[WHAT YOU NEED TO DO] Please output exactly the part of the records below that opens with the line containing "(88) | 14.6% |" and closes with the line containing "Black females were", both lines included, and nothing else.

[DATA LISTING]
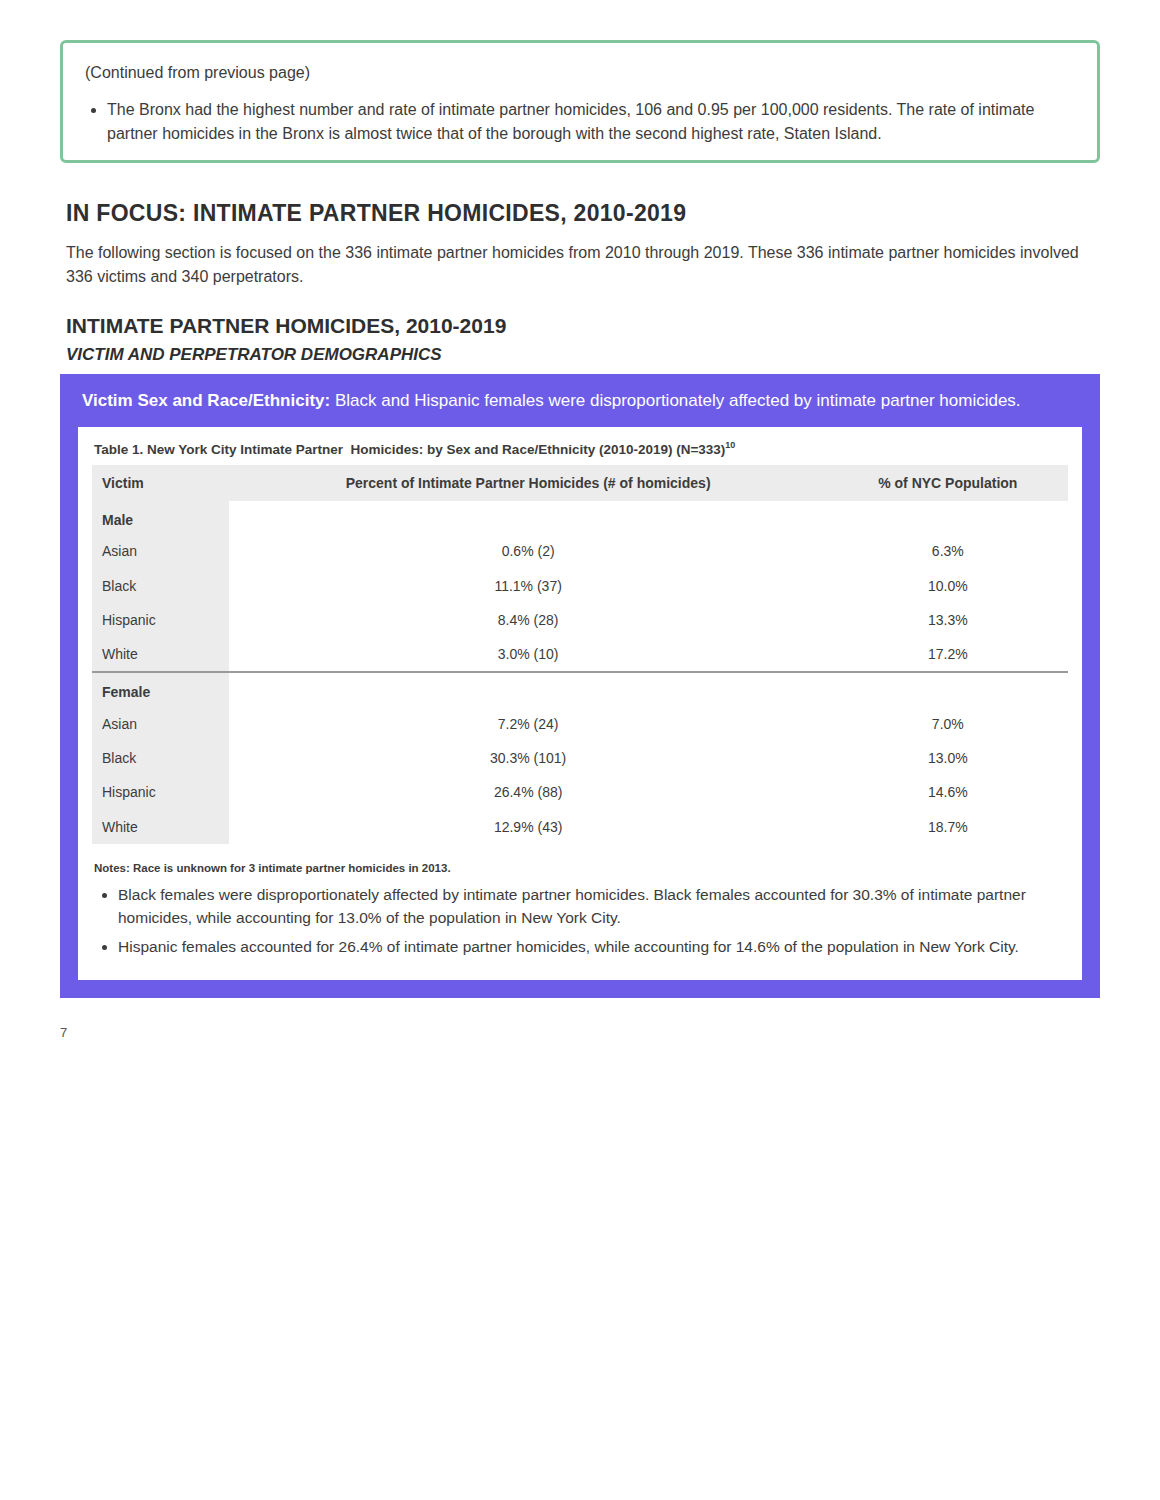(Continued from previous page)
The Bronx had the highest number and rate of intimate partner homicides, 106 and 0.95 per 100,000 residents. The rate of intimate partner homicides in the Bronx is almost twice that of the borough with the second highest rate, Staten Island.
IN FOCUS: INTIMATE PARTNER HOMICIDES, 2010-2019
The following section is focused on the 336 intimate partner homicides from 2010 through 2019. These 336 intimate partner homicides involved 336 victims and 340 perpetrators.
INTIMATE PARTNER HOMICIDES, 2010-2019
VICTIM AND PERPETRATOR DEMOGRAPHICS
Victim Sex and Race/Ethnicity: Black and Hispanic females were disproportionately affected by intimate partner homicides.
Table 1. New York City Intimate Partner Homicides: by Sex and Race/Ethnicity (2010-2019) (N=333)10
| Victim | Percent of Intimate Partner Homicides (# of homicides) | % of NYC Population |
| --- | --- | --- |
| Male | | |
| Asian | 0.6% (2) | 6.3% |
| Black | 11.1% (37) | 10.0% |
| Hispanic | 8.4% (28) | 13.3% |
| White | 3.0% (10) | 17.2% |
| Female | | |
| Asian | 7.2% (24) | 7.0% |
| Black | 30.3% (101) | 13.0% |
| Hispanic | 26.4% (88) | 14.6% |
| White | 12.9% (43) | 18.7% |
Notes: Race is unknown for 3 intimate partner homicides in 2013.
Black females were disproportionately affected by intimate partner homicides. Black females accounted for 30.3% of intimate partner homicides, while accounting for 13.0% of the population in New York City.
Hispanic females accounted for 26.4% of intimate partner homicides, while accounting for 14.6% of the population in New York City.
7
==
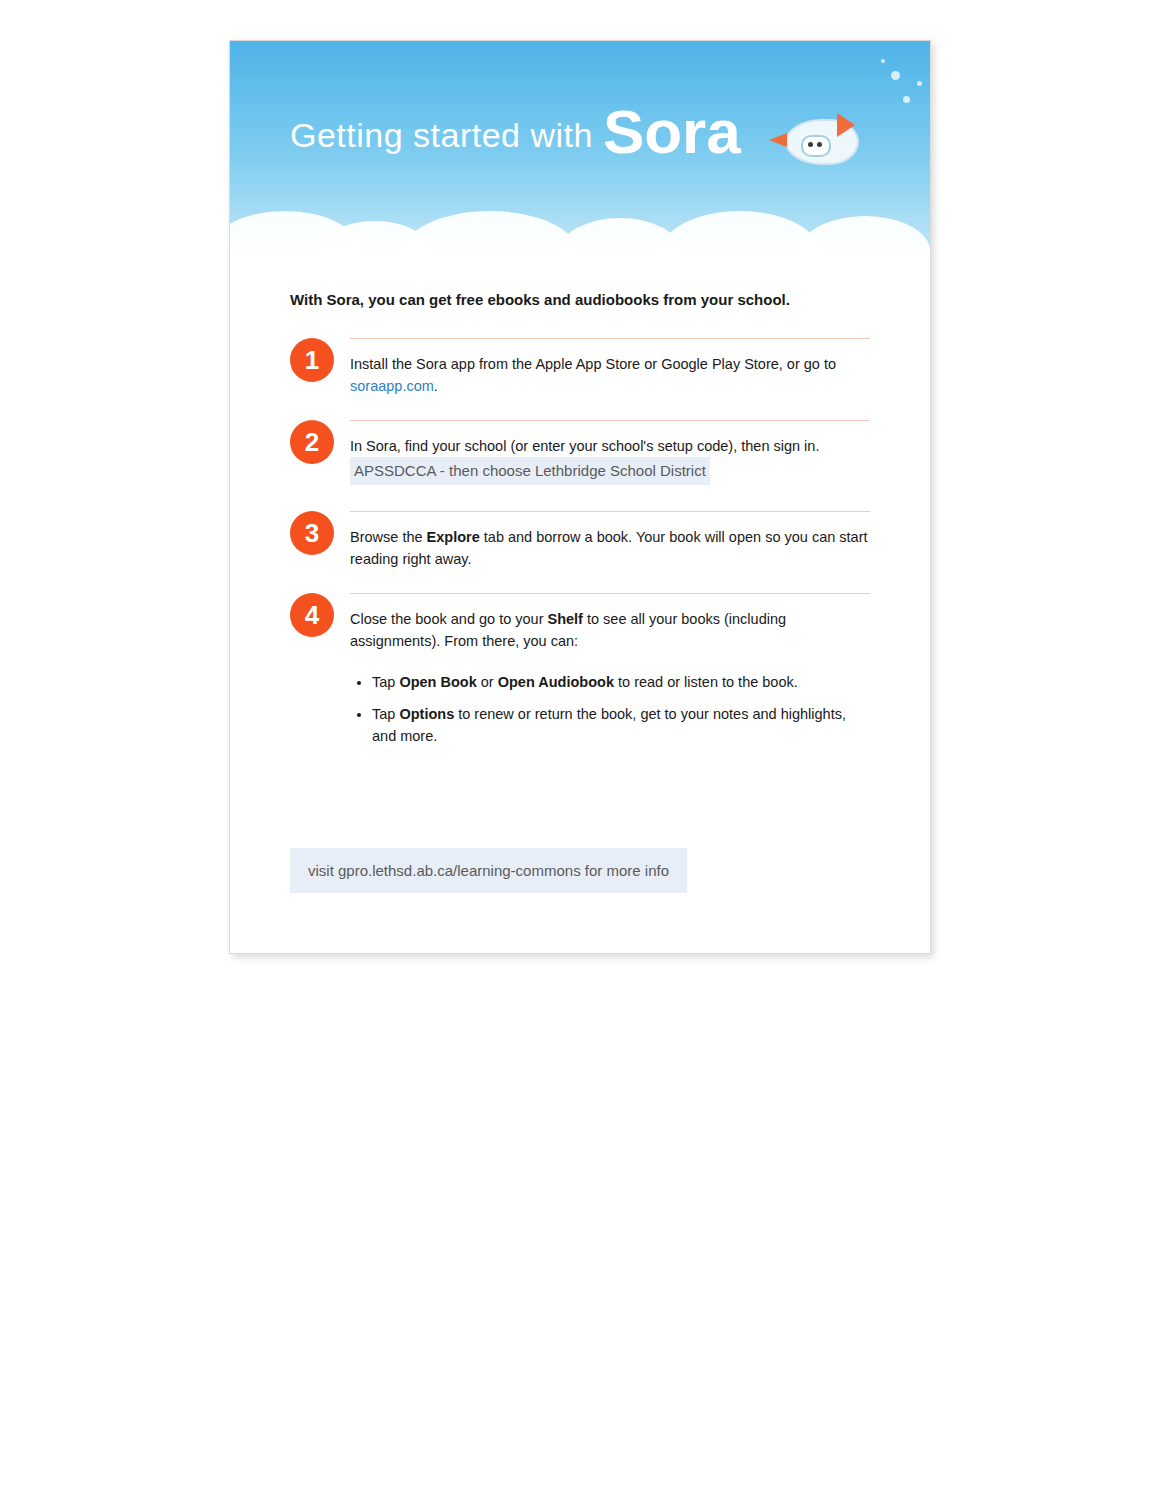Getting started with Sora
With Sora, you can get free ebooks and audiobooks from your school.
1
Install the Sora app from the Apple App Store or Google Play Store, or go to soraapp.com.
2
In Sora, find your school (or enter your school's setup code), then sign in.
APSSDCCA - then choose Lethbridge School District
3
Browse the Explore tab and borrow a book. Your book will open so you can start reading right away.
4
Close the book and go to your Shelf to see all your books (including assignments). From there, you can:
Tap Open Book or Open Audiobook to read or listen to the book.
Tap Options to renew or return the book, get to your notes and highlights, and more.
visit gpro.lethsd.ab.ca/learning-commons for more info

[TASK RESPONSE]
| Hispanic | 26.4% (88) | 14.6% |
| White | 12.9% (43) | 18.7% |
Notes: Race is unknown for 3 intimate partner homicides in 2013.
Black females were disproportionately affected by intimate partner homicides. Black females accounted for 30.3% of intimate partner homicides, while accounting for 13.0% of the population in New York City.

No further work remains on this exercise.